– Глаза б мои тебя не видели, – сказала она вполне традиционно.
– Наташа, – сказал Виктор осторожно, – надеюсь, я вчера вел себя достаточно деликатно?
– Увы, – ответила она. По интонации невозможно было определить, имеется ли в виду «увы, да» или «увы, нет». И то, и другое вполне подходило для их отношений то ли друзей, то ли любовников. Он тяжело вздохнул.
– Ладно, не притворяйся, – сказала Наталья. – И не казни себя. Когда я уходила, ты все равно уже был никакой. Здоровое тело с полным отсутствием духа. В смысле соображения.
Виктор снова вздохнул, еще тяжелее.
– Хватит вздыхать, – сказала она. – Иди отсыпайся, вечером я позвоню. – И смягчившись добавила: – А может быть, приду. Все, спи.
– Какой там сон, – мрачно возразил он. – Начинаю чувствовать себя незаменимым. Не успел уйти в отпуск, как зачем-то понадобился Степанычу. Как думаешь, зачем?
– Понятия не имею. Хочешь, чтобы я узнала?
– Да… То есть, нет, не надо, я сам. Значит, вечером позвонишь?
– Позвоню, куда я денусь? – теперь вздохнула она. – Только, пожалуйста, пусть твои друзья сделают на сегодня небольшой перерыв. Хорошо?
Наталья положила трубку, не дожидаясь ответа, а Виктор набрал номер шефа. Услышав недовольное «алло», сказал:
– Николай Степанович, вы мне звонили? Извините, тут у меня что-то с аппаратом.
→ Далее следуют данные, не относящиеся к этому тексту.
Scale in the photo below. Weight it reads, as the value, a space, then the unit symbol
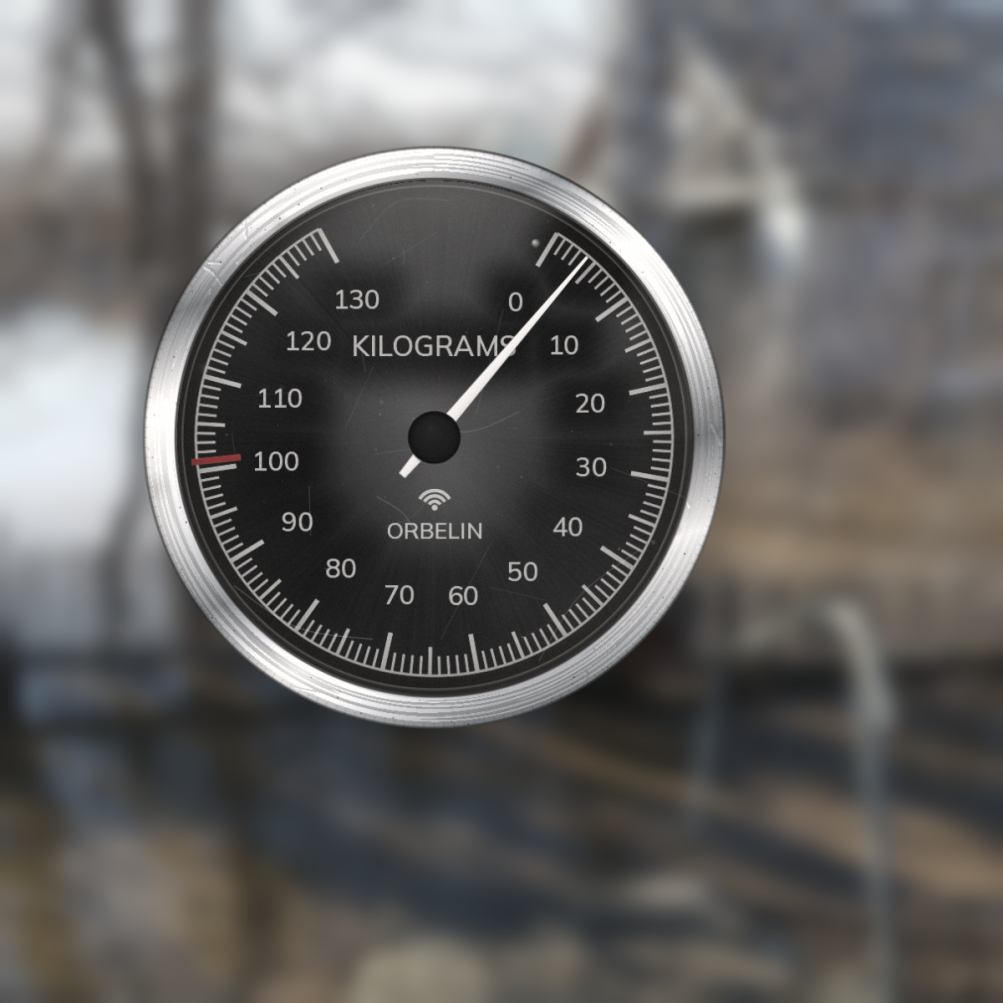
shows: 4 kg
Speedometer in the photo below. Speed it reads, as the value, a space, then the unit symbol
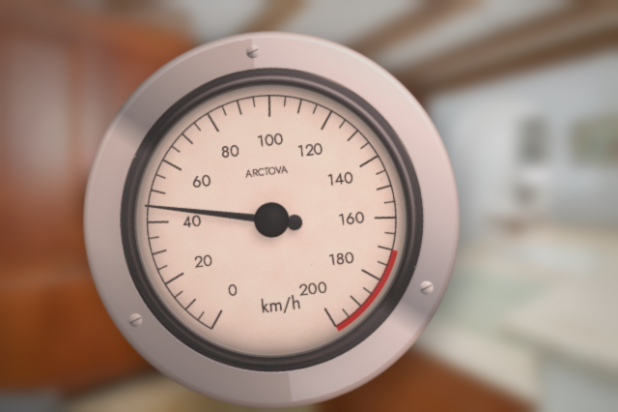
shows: 45 km/h
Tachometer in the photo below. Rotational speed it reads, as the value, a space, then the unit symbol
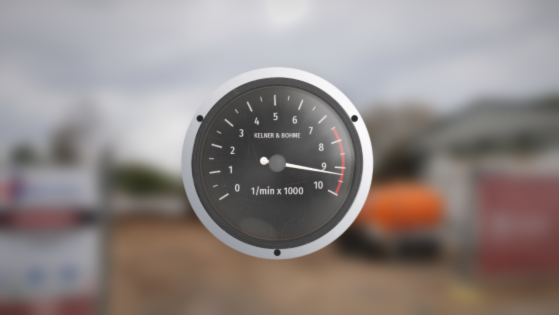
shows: 9250 rpm
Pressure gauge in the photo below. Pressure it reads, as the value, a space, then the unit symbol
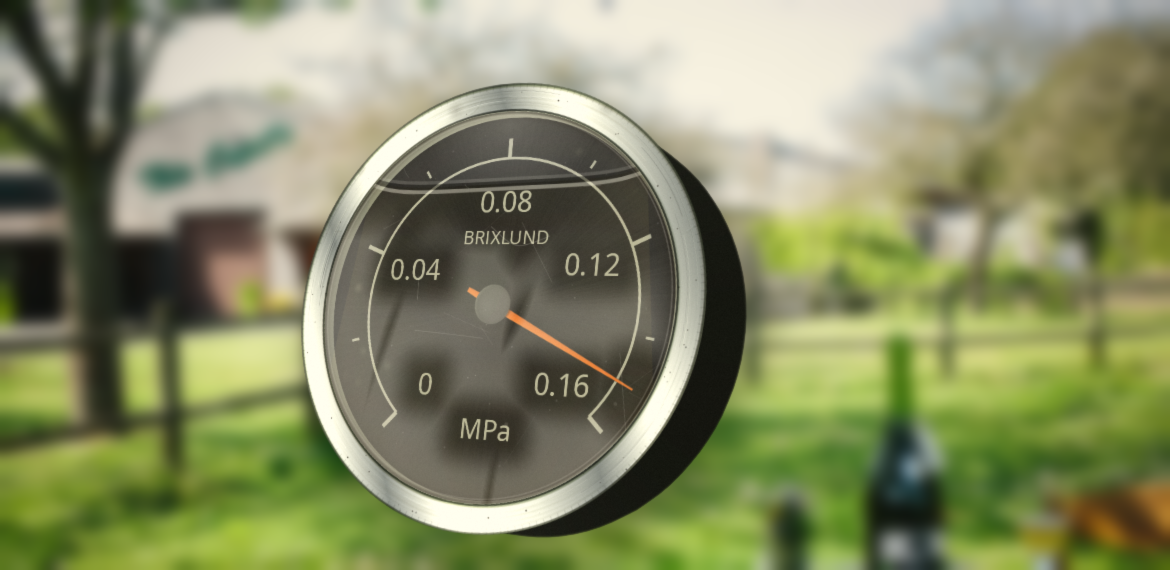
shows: 0.15 MPa
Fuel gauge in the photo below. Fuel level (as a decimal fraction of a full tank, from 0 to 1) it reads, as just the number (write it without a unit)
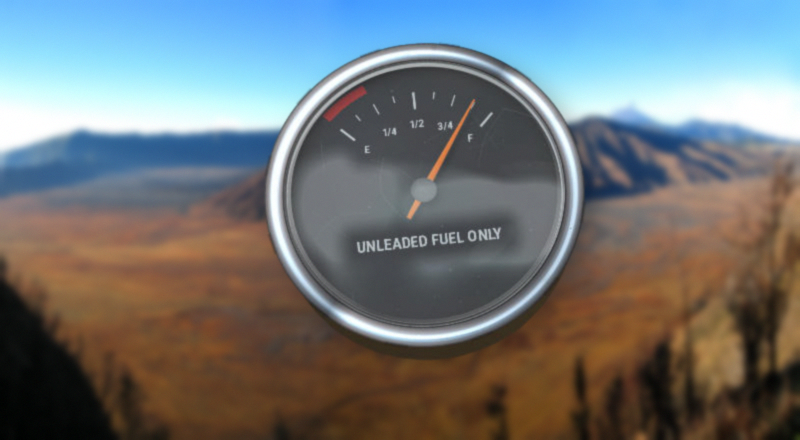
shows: 0.875
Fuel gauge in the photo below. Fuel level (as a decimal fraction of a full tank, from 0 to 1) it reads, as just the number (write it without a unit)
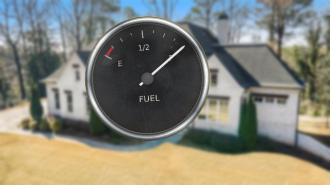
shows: 1
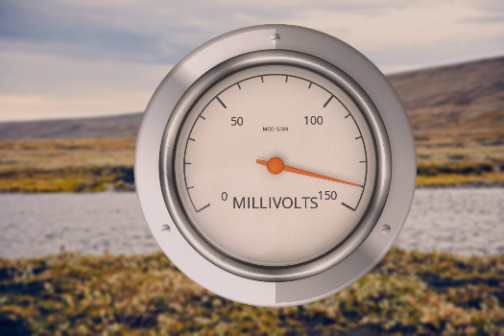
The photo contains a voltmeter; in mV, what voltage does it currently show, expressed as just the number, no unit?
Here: 140
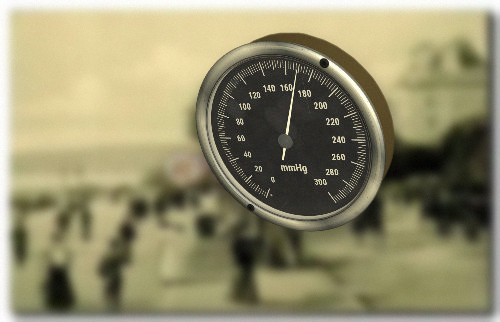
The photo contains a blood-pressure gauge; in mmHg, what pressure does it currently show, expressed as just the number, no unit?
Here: 170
– А, Виктор? – интонации Лисицкого чуть смягчились. – Ты мне нужен по одному делу.
– По какому?
– Не телефонный разговор, – сухо ответил шеф. – Подъезжай в редакцию… – он секунду подумал. – В конце дня. Часиков в семь. Договорились? Не волнуйся. На твой отпуск никто не посягает. Все, мне некогда. Жду в семь.
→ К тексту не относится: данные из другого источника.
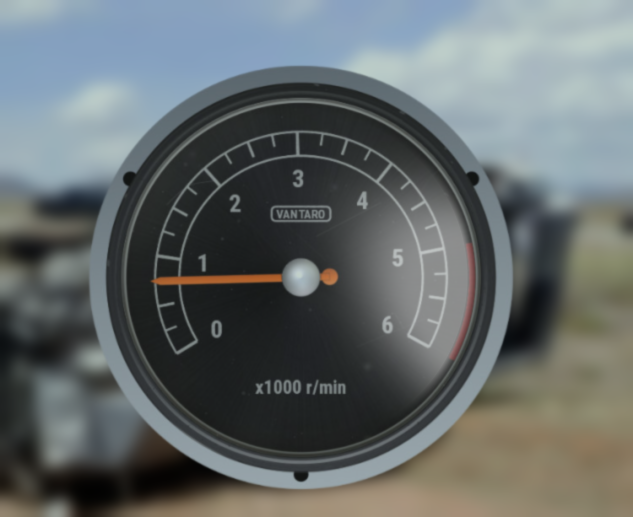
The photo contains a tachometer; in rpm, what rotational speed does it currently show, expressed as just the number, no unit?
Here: 750
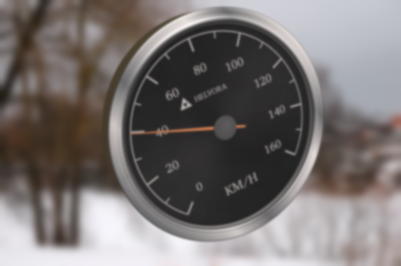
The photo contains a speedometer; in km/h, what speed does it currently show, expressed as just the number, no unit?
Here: 40
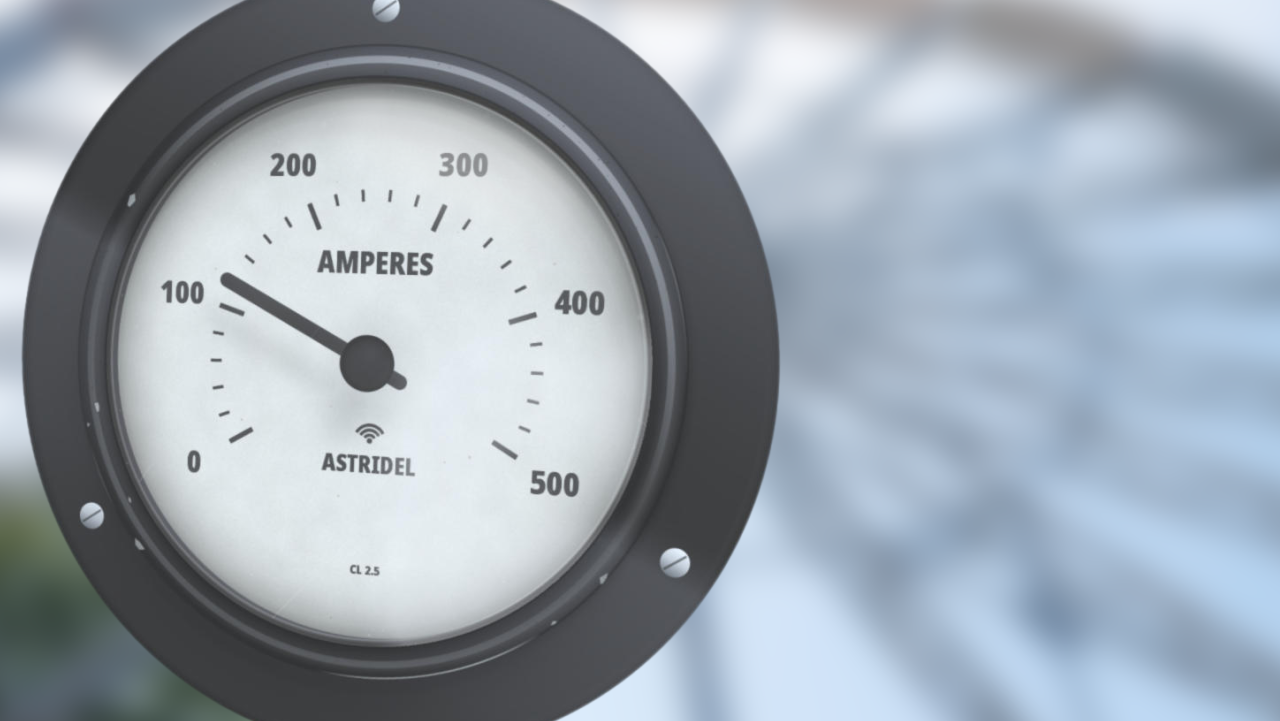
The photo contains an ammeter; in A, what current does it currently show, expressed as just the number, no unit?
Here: 120
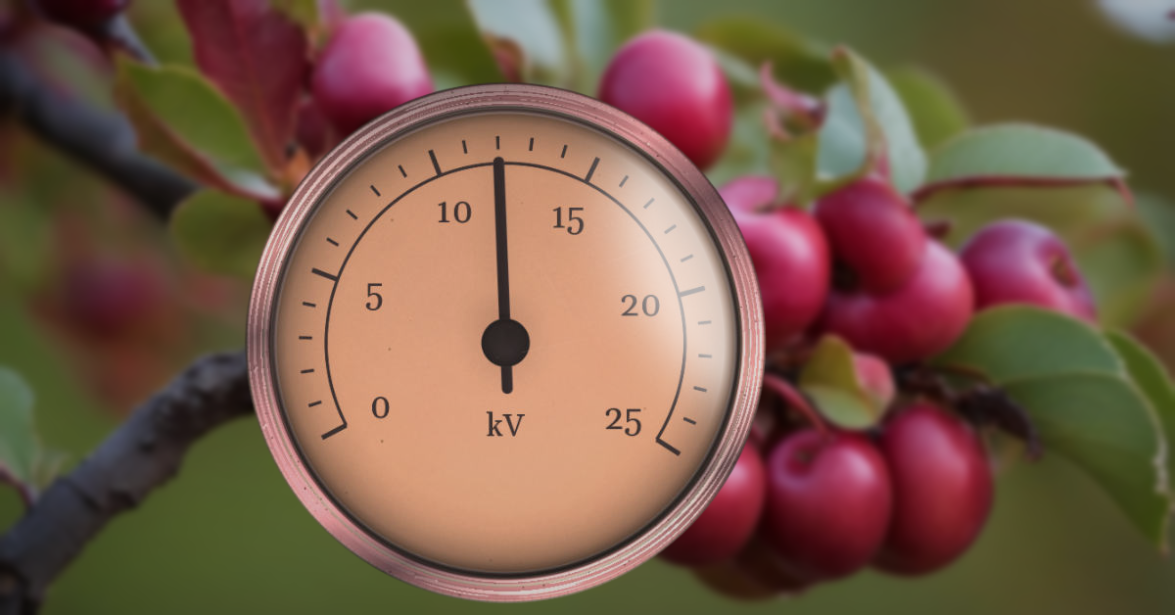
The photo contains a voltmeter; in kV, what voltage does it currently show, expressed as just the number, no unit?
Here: 12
Виктор немного постоял с телефонной трубкой в руках, потом осторожно положил трубку на рычаг. Озадаченно потер правую щеку (дурацкая привычка), укололся об успевшую за ночь отрасти щетину и пошлепал опять в ванную. Физиономия, глянувшая на него из зеркала ему не понравилась. Она явно требовала ремонта, как минимум – косметического. Виктор взял со стеклянной полки бритву, воткнул вилку в розетку. Поднес бритву к уху и зачем-то прислушался к мягкому жужжанью. Вспомнилась студенческая шутка: воткнуть вилку в радиорозетку, а после слушать слабый, но вполне разборчивый голос диктора, читающего «Последние известия». Или не шутка? «Надо будет как-нибудь попробовать, проверить,» – лениво подумал он и заводил бритвой по двухдневной щетине.
2
Всякий раз, когда Черноусову приходилось наводить порядок после веселого мероприятия, он удивлялся вместительности и даже огромности крохотной однокомнатной квартирки. Во всяком случае, складывалось впечатление, что несчастные шестнадцать квадратных метров, ограниченные бетонными стенами, включают в себя невероятное количество тайных мест, куда не ступала нога хозяина. Компании у него обычно собирались порядка десяти-двенадцати человек. И лишь наличием в квартире невидимых обычным глазом, но многочисленных тайных троп и закоулков можно было объяснить обнаружением наутро большого количества неожиданных предметов – от бумажников, безуспешно разыскиваемых владельцами накануне, до галстуков и пиджаков неизвестного происхождения. Например, однажды Черноусов нашел в шифоньере настоящий фрак. Память не смогла подсказать личность хозяина столь редкостного наряда. Сам он тоже никогда более не объявлялся. Так и висел этот фрак – самый загадочный предмет в ординарном жилище корреспондента областной молодежки.
Сегодняшнее утро не составило исключения. В одном углу обнаружился солдатский ремень с латунной пряжкой. Пряжка была начищена, и сам ремень производил впечатление предмета, которым владелец безусловно дорожил. Остальные находки оказались вполне традиционными: кошельки, бумажники, складной нож.